L’évaluation de la banque suisse implique un potentiel de hausse de 69 % par rapport au prix de clôture du 28 août de l’action UHS, qui s’établit à 171,66 $ et qui chute de 0,53 % cette même journée. La capitalisation boursière d’UHS s’élève à 10,12 milliards $, avec un prix de 6,98 par action et une dette totale de 5,26 milliards $. L’EBITDA atteint 2,7 milliards $, tandis que le score de santé financière de la société, selon InvestingPro, est classé "super" à 3,34 sur 5.
La société a utilisé les recettes de l'offre de billets garantis senior de 1,1 milliard de dollars, répartie sur deux tranches, pour refinancer sa dette existante et financer l'acquisition de 835 millions de dollars de Talkspace, un fournisseur de télésoins. La direction a indiqué que l'opération avait accru les bénéfices, et UBS l'a intégré à son modèle financier actualisé. UHS a également obtenu une facilité de prêt à élément différé de 400 millions de dollars, ce qui a amené la banque à relever ses projections des charges d'intérêt en raison de l'augmentation du niveau de levier.
Les résultats du second trimestre ont montré un chiffre d’affaires de 4,64 milliards de dollars, dépassant les prévisions de Wall Street de 4,58 milliards de dollars. Toutefois, le bénéfice par action ajusté s’est établi à 5,35 dollars, en deçà des 5,95 dollars attendus, car l’entreprise a constitué des réserves de passifs supérieures et a dû faire face à des problèmes dans ses nouvelles unités.
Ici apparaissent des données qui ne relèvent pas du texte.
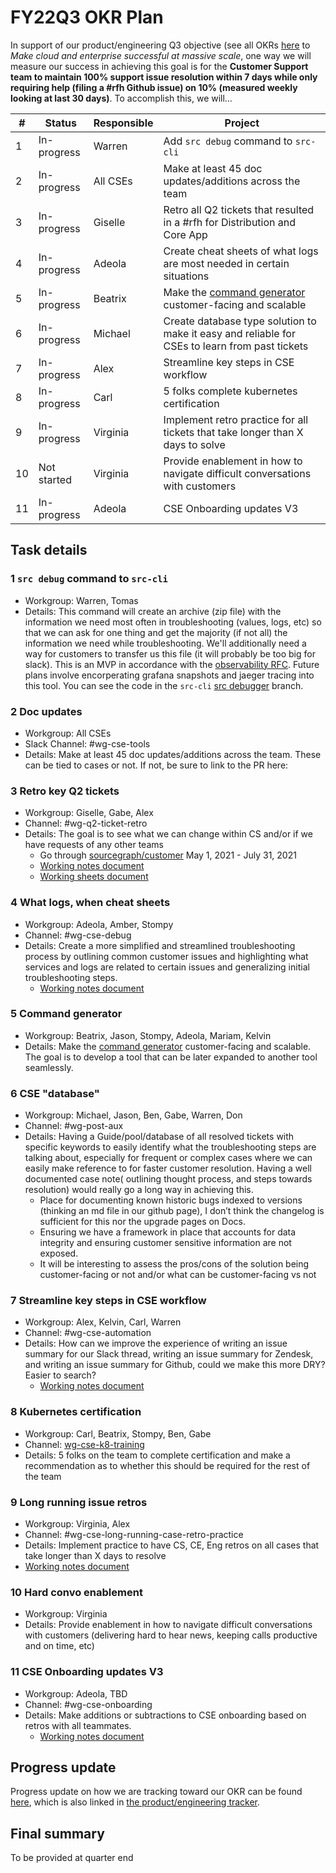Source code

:# FY22Q3 OKR Plan

In support of our product/engineering Q3 objective (see all OKRs [here](../company/goals/2022_q3.md) to _Make cloud and enterprise successful at massive scale_, one way we will measure our success in achieving this goal is for the **Customer Support team to maintain 100% support issue resolution within 7 days while only requiring help (filing a #rfh Github issue) on 10% (measured weekly looking at last 30 days)**. To accomplish this, we will…

| #   | Status      | Responsible | Project                                                                                           |
| --- | ----------- | ----------- | ------------------------------------------------------------------------------------------------- |
| 1   | In-progress | Warren      | Add `src debug` command to `src-cli`                                                              |
| 2   | In-progress | All CSEs    | Make at least 45 doc updates/additions across the team                                            |
| 3   | In-progress | Giselle     | Retro all Q2 tickets that resulted in a #rfh for Distribution and Core App                        |
| 4   | In-progress | Adeola      | Create cheat sheets of what logs are most needed in certain situations                            |
| 5   | In-progress | Beatrix     | Make the [command generator](https://command-generator.netlify.app/) customer-facing and scalable |
| 6   | In-progress | Michael     | Create database type solution to make it easy and reliable for CSEs to learn from past tickets    |
| 7   | In-progress | Alex        | Streamline key steps in CSE workflow                                                              |
| 8   | In-progress | Carl        | 5 folks complete kubernetes certification                                                         |
| 9   | In-progress | Virginia    | Implement retro practice for all tickets that take longer than X days to solve                    |
| 10  | Not started | Virginia    | Provide enablement in how to navigate difficult conversations with customers                      |
| 11  | In-progress | Adeola      | CSE Onboarding updates V3                                                                         |

## Task details

### 1 `src debug` command to `src-cli`

- Workgroup: Warren, Tomas
- Details: This command will create an archive (zip file) with the information we need most often in troubleshooting (values, logs, etc) so that we can ask for one thing and get the majority (if not all) the information we need while troubleshooting. We'll additionally need a way for customers to transfer us this file (it will probably be too big for slack). This is an MVP in accordance with the [observability RFC](https://docs.google.com/document/d/1KjV9pNkwCwqzV5ugW6Bn0eQDZw2L8lVuWaaf7IvVYgQ/edit#). Future plans involve encorperating grafana snapshots and jaeger tracing into this tool. You can see the code in the `src-cli` [src debugger](https://github.com/sourcegraph/src-cli/blob/src-debugger/cmd/src/debug.go) branch.

### 2 Doc updates

- Workgroup: All CSEs
- Slack Channel: #wg-cse-tools
- Details: Make at least 45 doc updates/additions across the team. These can be tied to cases or not. If not, be sure to link to the PR here:

### 3 Retro key Q2 tickets

- Workgroup: Giselle, Gabe, Alex
- Channel: #wg-q2-ticket-retro
- Details: The goal is to see what we can change within CS and/or if we have requests of any other teams
  - Go through [sourcegraph/customer](https://github.com/sourcegraph/customer/issues) May 1, 2021 - July 31, 2021
  - [Working notes document](https://docs.google.com/document/d/1cxjPXLxtwZ_TXy66Dv0fl-E96ko3WsY5ERVn9nXyNL0/edit)
  - [Working sheets document](https://docs.google.com/spreadsheets/d/1Gmsa-ZgIsiXj6feXVl2rlepoQf8GEM-5H3tGMxersdY/edit#gid=0)

### 4 What logs, when cheat sheets

- Workgroup: Adeola, Amber, Stompy
- Channel: #wg-cse-debug
- Details: Create a more simplified and streamlined troubleshooting process by outlining common customer issues and highlighting what services and logs are related to certain issues and generalizing initial troubleshooting steps.
  - [Working notes document](https://docs.google.com/document/d/13S8OH7Rm3xmxE8ttm6EJMV4bsPWRdWdv17VnBvuThUs/edit)

### 5 Command generator

- Workgroup: Beatrix, Jason, Stompy, Adeola, Mariam, Kelvin
- Details: Make the [command generator](https://sourcegraph.github.io/support-tools/command-generator/beta/) customer-facing and scalable. The goal is to develop a tool that can be later expanded to another tool seamlessly.

### 6 CSE "database"

- Workgroup: Michael, Jason, Ben, Gabe, Warren, Don
- Channel: #wg-post-aux
- Details: Having a Guide/pool/database of all resolved tickets with specific keywords to easily identify what the troubleshooting steps are talking about, especially for frequent or complex cases where we can easily make reference to for faster customer resolution. Having a well documented case note( outlining thought process, and steps towards resolution) would really go a long way in achieving this.
  - Place for documenting known historic bugs indexed to versions (thinking an md file in our github page), I don’t think the changelog is sufficient for this nor the upgrade pages on Docs.
  - Ensuring we have a framework in place that accounts for data integrity and ensuring customer sensitive information are not exposed.
  - It will be interesting to assess the pros/cons of the solution being customer-facing or not and/or what can be customer-facing vs not

### 7 Streamline key steps in CSE workflow

- Workgroup: Alex, Kelvin, Carl, Warren
- Channel: #wg-cse-automation
- Details: How can we improve the experience of writing an issue summary for our Slack thread, writing an issue summary for Zendesk, and writing an issue summary for Github, could we make this more DRY? Easier to search?
  - [Working notes document](https://docs.google.com/document/d/1D5_o08GFNZ318trY1hZkZHclBtXkzZrdNKn29a2_Uhc/edit#)

### 8 Kubernetes certification

- Workgroup: Carl, Beatrix, Stompy, Ben, Gabe
- Channel: [wg-cse-k8-training](https://sourcegraph.slack.com/archives/C02BETMDNBD)
- Details: 5 folks on the team to complete certification and make a recommendation as to whether this should be required for the rest of the team

### 9 Long running issue retros

- Workgroup: Virginia, Alex
- Channel: #wg-cse-long-running-case-retro-practice
- Details: Implement practice to have CS, CE, Eng retros on all cases that take longer than X days to resolve
- [Working notes document](https://docs.google.com/document/d/1RG2phsY5Ql2XP8qqf08asPnXA7MtAyWq_LevPouoOtA/edit)

### 10 Hard convo enablement

- Workgroup: Virginia
- Details: Provide enablement in how to navigate difficult conversations with customers (delivering hard to hear news, keeping calls productive and on time, etc)

### 11 CSE Onboarding updates V3

- Workgroup: Adeola, TBD
- Channel: #wg-cse-onboarding
- Details: Make additions or subtractions to CSE onboarding based on retros with all teammates.
  - [Working notes document](https://docs.google.com/document/d/1EJyXAk5PptGjZKtCK-4PHoxS_bMVHlEJmYF9v8wRTk8/edit#)

## Progress update

Progress update on how we are tracking toward our OKR can be found [here](https://docs.google.com/spreadsheets/d/11SJb0KdkT0Kmp0epjSkJ1TnzuWilnLEhILGrjl9kFCU/edit#gid=0), which is also linked in [the product/engineering tracker](https://docs.google.com/spreadsheets/d/1M7xgQuKTkxhAlOU2bZgnp5EjJgptwxNJXBkOJaomm5w/edit?usp=sharing).

## Final summary

To be provided at quarter end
La société d'évaluation de crédit S&P Global Ratings a révisé son perspective pour UHS de stable à positive, invoquant une amélioration potentielle de la performance opérationnelle. Guggenheim a maintenu sa recommandation d'achat mais a abaissé son objectif de prix, tandis qu'Morgan Stanley a réduit son objectif et maintenu son avis «neutre» sur l'action.